#### What this task involves:
Check each line below for the word "macros", and copy those that have it.

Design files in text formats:
+ + +

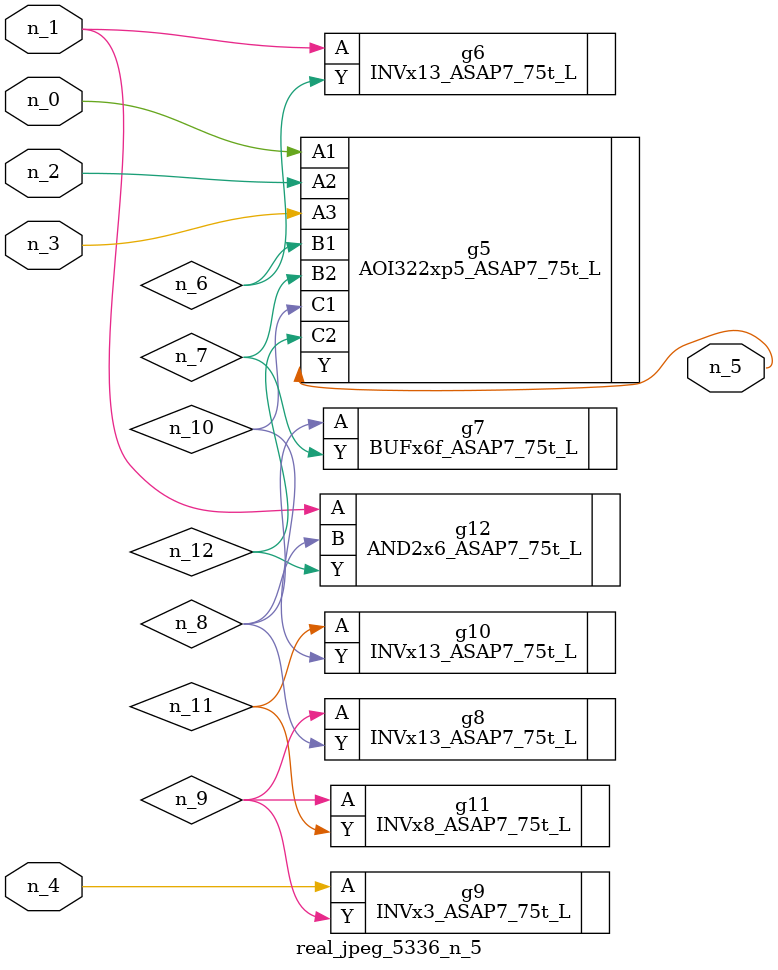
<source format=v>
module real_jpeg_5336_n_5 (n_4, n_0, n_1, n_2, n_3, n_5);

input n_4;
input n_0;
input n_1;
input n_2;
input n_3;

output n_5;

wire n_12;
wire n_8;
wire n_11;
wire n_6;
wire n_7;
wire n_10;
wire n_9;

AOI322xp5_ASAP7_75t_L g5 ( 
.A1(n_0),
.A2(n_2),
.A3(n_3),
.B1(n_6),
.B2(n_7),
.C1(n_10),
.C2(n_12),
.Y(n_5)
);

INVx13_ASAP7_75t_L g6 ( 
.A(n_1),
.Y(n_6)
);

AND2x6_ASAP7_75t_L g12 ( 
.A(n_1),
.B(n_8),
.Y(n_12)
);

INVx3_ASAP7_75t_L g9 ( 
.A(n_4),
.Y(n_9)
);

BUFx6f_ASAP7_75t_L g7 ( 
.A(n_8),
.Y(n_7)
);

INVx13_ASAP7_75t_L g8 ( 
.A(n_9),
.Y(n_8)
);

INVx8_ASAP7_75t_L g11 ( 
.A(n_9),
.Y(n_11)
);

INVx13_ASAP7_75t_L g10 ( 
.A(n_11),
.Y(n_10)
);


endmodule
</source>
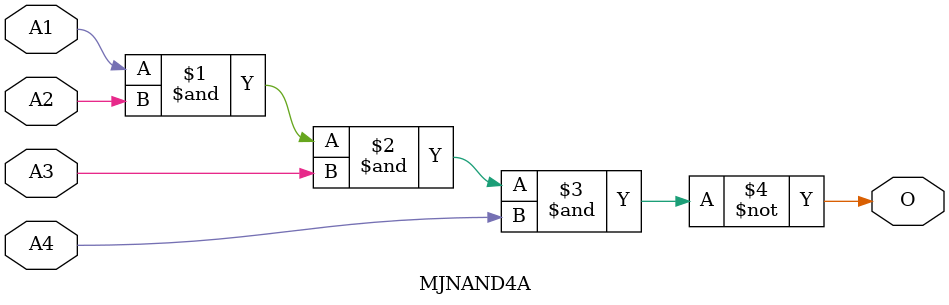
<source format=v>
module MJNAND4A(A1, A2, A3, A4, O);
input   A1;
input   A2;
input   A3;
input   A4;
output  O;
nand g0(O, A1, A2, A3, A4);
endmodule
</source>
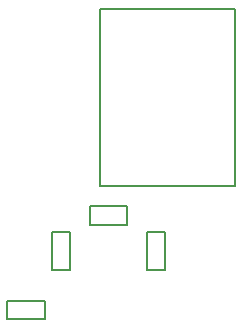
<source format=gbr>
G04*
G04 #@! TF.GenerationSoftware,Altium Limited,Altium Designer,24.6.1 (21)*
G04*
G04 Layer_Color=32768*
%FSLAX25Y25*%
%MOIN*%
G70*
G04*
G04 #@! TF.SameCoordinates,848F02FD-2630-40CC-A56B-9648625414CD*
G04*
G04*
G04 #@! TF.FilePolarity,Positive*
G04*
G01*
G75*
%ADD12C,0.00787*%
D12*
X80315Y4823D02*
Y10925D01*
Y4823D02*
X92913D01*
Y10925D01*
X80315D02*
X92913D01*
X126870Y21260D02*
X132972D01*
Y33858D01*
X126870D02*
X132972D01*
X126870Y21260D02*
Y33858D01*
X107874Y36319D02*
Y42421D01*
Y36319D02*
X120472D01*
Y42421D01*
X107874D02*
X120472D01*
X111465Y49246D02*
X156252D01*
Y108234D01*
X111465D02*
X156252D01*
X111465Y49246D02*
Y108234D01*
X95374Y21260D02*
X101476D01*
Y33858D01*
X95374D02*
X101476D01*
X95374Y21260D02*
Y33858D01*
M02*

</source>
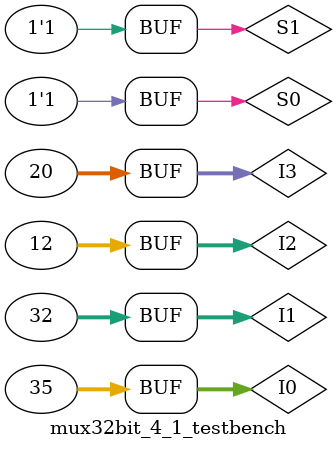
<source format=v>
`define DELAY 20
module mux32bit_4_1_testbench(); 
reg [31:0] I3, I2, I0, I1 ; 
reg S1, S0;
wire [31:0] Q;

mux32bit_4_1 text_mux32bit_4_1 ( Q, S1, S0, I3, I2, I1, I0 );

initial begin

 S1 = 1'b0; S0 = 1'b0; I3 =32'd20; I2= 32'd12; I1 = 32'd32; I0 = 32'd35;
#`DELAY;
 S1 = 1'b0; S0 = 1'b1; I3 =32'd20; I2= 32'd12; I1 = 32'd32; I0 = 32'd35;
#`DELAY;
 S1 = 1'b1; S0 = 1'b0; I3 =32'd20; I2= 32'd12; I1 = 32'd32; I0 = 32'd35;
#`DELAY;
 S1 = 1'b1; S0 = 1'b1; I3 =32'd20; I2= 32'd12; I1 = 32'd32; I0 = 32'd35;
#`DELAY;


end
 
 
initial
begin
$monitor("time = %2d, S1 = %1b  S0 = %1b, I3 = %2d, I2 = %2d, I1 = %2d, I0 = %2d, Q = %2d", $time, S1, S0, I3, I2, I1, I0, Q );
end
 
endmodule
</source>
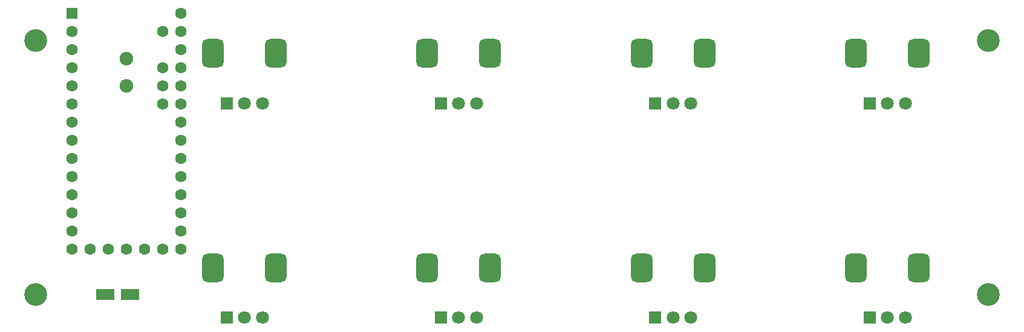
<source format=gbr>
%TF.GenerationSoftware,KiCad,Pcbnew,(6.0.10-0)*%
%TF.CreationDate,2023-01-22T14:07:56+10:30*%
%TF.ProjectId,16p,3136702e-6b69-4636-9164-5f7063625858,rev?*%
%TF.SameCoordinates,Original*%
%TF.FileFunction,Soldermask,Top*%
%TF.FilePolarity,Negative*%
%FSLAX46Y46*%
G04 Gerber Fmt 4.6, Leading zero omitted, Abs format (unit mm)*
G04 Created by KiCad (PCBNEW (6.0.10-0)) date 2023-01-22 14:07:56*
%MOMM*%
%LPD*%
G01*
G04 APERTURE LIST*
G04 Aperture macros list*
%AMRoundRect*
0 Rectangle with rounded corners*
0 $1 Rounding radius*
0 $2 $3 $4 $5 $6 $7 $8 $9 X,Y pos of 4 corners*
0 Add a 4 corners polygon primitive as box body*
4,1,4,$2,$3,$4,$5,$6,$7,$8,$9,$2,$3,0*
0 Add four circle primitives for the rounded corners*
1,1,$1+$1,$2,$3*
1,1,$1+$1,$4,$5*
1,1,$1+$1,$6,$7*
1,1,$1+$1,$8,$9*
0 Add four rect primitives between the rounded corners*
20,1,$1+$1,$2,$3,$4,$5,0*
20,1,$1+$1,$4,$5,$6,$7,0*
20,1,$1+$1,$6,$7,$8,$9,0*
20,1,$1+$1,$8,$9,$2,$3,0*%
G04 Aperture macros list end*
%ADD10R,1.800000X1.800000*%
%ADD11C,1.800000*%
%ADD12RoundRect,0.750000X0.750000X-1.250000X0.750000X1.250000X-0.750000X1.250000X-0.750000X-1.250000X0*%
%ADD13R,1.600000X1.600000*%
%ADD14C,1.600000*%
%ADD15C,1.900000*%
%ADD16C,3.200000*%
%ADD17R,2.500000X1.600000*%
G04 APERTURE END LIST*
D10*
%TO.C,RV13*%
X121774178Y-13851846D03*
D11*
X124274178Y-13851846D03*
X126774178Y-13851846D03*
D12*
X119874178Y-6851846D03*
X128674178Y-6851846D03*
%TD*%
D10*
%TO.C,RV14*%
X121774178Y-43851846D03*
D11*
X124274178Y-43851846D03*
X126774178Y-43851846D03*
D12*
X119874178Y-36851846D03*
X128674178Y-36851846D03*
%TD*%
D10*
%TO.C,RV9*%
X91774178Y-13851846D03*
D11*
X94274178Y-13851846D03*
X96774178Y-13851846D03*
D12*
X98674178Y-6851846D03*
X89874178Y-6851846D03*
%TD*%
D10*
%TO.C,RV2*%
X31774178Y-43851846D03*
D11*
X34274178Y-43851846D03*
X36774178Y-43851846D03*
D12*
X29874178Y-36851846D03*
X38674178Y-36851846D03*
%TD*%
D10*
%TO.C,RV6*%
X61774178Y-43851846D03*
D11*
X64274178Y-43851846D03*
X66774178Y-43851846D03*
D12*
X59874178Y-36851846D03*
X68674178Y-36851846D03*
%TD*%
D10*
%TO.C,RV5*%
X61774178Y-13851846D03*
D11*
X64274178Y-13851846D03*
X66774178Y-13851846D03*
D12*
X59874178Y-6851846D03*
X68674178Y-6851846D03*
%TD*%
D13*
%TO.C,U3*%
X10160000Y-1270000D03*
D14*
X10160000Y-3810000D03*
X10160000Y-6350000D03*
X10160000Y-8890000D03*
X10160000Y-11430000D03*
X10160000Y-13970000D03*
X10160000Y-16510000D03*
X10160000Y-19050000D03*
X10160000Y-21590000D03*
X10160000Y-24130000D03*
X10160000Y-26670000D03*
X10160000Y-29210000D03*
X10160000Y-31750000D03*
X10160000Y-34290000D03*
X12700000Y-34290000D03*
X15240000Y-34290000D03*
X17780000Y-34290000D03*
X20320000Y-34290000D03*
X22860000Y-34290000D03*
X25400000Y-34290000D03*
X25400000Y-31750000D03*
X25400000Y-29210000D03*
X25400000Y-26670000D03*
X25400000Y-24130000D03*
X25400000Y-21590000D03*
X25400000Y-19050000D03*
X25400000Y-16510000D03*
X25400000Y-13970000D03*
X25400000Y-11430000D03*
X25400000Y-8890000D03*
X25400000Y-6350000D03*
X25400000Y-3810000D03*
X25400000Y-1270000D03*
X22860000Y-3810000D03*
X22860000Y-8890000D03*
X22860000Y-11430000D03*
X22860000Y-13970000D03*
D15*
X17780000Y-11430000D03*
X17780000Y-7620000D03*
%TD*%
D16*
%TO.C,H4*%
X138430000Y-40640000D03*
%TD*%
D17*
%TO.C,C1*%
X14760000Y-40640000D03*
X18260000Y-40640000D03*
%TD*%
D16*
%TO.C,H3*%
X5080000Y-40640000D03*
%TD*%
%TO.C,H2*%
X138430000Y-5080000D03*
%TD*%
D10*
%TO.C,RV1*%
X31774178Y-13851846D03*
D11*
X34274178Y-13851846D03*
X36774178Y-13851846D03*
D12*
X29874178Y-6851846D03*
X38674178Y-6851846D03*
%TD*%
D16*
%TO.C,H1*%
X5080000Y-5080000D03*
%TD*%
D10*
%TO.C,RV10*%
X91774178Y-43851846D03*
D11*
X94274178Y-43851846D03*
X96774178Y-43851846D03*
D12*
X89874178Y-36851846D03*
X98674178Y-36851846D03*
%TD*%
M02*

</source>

+ + +

#### Your solution:
G04 Aperture macros list*
G04 Aperture macros list end*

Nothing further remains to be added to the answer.